====== Input data ======

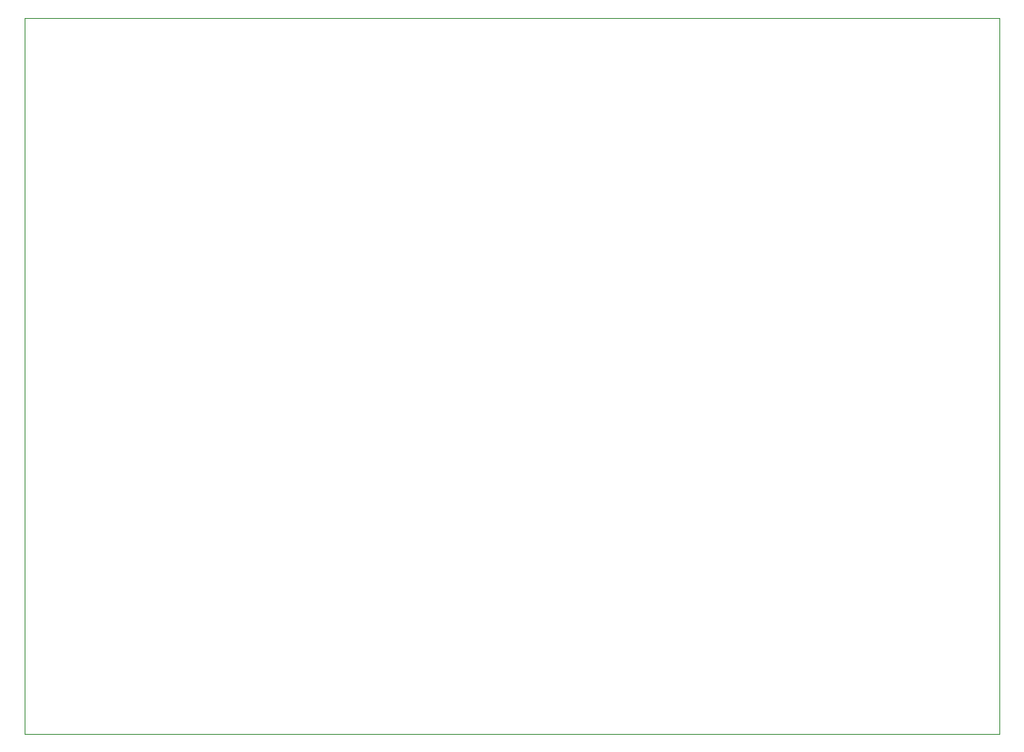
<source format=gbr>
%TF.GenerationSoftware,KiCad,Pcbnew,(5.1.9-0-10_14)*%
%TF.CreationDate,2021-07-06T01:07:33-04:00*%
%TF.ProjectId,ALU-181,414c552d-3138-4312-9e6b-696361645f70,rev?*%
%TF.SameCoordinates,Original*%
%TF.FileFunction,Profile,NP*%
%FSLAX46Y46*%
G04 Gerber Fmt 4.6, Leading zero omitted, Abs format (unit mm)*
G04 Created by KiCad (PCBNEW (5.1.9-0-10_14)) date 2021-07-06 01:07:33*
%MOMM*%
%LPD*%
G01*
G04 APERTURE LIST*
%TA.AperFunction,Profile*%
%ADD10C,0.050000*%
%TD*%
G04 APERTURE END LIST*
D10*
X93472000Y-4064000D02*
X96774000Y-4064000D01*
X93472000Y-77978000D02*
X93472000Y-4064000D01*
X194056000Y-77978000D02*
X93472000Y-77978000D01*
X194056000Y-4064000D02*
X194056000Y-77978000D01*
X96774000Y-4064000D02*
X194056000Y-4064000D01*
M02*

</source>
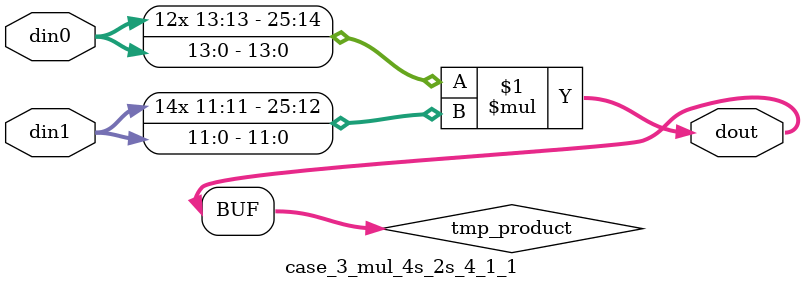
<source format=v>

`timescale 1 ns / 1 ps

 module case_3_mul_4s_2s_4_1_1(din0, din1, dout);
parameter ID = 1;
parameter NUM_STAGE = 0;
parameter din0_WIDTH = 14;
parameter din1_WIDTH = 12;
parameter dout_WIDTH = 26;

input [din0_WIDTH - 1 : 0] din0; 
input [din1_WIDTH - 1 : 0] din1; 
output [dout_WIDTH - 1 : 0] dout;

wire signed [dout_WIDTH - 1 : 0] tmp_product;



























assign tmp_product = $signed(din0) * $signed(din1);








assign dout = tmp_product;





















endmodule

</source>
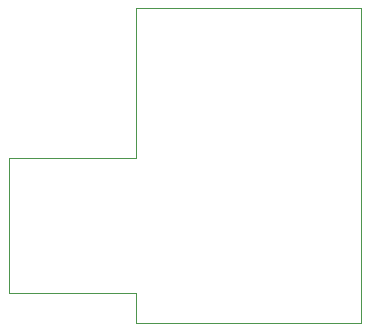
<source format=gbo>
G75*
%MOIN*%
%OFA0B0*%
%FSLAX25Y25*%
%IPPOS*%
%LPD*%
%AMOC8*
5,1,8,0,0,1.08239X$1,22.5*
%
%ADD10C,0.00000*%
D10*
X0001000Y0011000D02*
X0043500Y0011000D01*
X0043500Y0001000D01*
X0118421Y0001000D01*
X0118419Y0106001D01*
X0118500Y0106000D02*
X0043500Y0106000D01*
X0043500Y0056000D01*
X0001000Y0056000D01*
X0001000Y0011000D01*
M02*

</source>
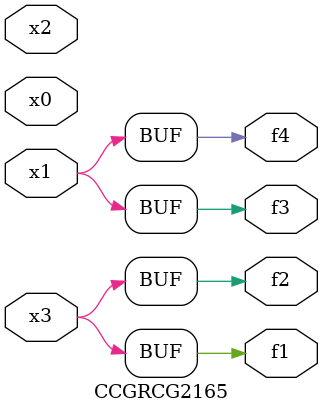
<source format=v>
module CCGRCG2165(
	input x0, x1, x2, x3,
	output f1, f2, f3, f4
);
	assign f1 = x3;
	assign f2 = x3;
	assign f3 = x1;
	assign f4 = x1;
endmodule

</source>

======
====== Input data ======

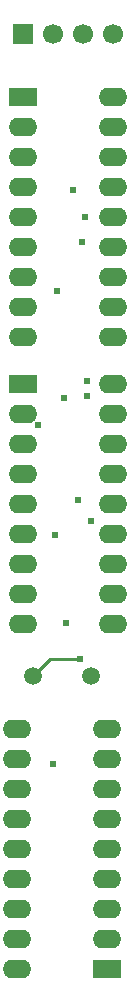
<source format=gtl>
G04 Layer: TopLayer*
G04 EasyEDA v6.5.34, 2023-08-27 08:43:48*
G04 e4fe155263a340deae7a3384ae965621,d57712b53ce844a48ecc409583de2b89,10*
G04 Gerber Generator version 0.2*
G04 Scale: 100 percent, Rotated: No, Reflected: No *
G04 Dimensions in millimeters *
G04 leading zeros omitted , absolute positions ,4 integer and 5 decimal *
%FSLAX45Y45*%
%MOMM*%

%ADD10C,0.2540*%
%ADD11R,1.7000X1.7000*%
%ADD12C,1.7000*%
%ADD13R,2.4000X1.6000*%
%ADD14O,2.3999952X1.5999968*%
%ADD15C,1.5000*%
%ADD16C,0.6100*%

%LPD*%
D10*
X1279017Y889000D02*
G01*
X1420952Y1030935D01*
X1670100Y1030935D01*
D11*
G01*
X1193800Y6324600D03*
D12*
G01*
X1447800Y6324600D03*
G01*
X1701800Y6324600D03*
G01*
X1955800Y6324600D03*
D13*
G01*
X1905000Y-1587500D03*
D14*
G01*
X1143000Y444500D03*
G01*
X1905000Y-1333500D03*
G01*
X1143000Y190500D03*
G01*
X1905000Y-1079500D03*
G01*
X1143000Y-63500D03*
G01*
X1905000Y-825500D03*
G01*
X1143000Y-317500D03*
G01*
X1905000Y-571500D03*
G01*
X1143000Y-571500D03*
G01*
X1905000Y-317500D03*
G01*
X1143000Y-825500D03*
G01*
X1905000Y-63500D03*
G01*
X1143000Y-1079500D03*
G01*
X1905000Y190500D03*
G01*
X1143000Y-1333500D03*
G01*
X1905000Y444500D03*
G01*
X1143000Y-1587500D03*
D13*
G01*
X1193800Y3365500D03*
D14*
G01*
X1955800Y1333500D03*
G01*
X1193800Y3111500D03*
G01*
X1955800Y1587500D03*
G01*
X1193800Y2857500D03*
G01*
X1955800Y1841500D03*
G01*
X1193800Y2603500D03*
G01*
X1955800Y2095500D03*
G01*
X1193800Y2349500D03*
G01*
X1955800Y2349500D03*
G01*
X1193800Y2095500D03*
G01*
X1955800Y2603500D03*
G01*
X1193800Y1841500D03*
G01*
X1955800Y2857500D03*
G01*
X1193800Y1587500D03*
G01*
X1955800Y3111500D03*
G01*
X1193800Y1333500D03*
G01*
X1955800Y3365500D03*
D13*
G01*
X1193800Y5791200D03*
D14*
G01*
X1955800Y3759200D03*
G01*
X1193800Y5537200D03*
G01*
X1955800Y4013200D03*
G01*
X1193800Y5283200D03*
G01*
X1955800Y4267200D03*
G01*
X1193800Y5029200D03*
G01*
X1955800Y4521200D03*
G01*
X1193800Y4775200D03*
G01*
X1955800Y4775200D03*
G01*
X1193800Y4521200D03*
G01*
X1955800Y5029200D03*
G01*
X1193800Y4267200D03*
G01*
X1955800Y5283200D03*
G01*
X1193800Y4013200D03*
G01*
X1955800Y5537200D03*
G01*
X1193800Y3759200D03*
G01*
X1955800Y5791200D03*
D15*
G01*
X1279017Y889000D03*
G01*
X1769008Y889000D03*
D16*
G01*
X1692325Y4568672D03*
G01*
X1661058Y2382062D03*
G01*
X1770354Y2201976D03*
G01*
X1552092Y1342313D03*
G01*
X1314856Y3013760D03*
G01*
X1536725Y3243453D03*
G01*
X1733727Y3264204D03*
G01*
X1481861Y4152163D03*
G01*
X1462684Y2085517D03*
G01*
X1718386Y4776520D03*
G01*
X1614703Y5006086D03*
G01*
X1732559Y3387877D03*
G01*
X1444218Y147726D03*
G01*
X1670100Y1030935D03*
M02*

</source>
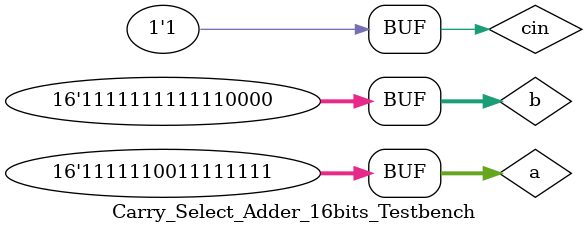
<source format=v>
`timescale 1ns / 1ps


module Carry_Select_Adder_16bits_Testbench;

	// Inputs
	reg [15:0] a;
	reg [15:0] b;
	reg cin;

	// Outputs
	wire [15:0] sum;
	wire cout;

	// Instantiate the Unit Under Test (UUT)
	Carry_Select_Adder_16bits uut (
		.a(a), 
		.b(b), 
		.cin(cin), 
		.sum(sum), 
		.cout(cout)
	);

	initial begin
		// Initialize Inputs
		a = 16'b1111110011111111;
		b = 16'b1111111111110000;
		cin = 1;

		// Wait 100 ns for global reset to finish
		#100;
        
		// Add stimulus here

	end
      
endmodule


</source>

======
====== Input data ======

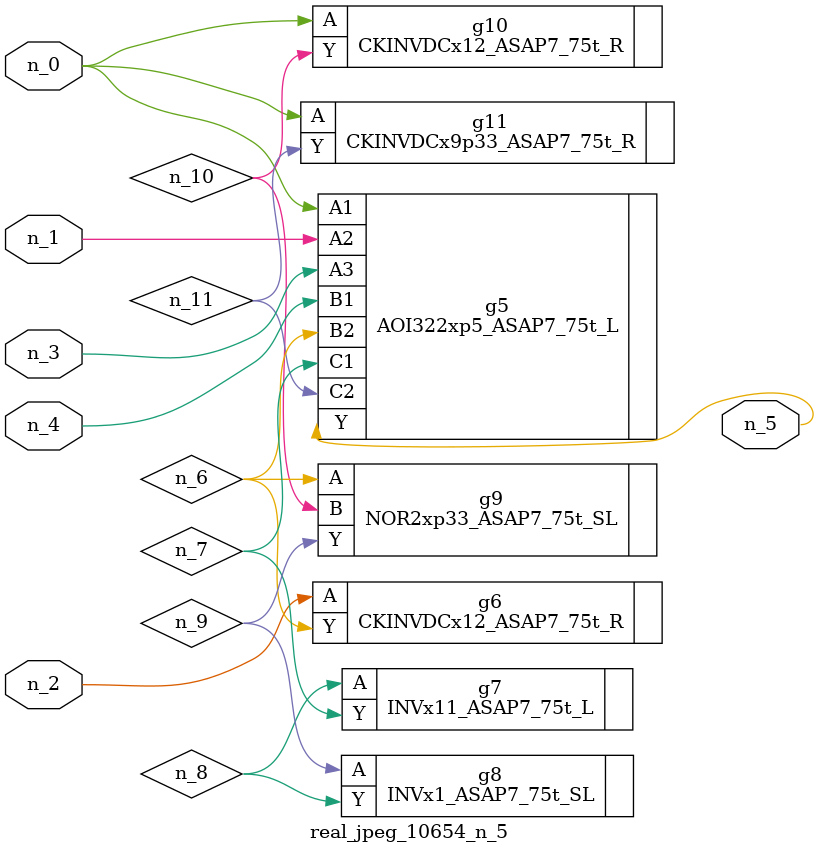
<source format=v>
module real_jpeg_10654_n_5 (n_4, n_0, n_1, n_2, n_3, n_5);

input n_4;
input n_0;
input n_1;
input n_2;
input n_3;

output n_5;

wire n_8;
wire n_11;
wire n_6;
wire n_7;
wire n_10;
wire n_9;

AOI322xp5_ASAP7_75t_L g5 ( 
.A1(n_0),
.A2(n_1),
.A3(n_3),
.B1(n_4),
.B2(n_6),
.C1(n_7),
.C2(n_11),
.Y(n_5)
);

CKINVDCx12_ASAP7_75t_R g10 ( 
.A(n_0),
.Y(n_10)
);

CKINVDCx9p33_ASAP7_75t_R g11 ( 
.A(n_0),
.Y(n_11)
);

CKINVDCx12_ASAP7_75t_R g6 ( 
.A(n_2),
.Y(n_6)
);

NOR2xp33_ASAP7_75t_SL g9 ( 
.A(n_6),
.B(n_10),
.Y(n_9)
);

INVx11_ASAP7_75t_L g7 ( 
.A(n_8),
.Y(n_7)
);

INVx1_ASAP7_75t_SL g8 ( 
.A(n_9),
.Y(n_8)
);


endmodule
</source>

======

## [What to produce]
What do the lines above say from the one containing "<source format=gbr>" down to the one containing "G04 Gerber Fmt"? Return them exactly, both end lines included, and only them.

## [Solution to the exercise]
<source format=gbr>
%TF.GenerationSoftware,KiCad,Pcbnew,(5.1.9-0-10_14)*%
%TF.CreationDate,2021-07-06T01:07:33-04:00*%
%TF.ProjectId,ALU-181,414c552d-3138-4312-9e6b-696361645f70,rev?*%
%TF.SameCoordinates,Original*%
%TF.FileFunction,Profile,NP*%
%FSLAX46Y46*%
G04 Gerber Fmt 4.6, Leading zero omitted, Abs format (unit mm)*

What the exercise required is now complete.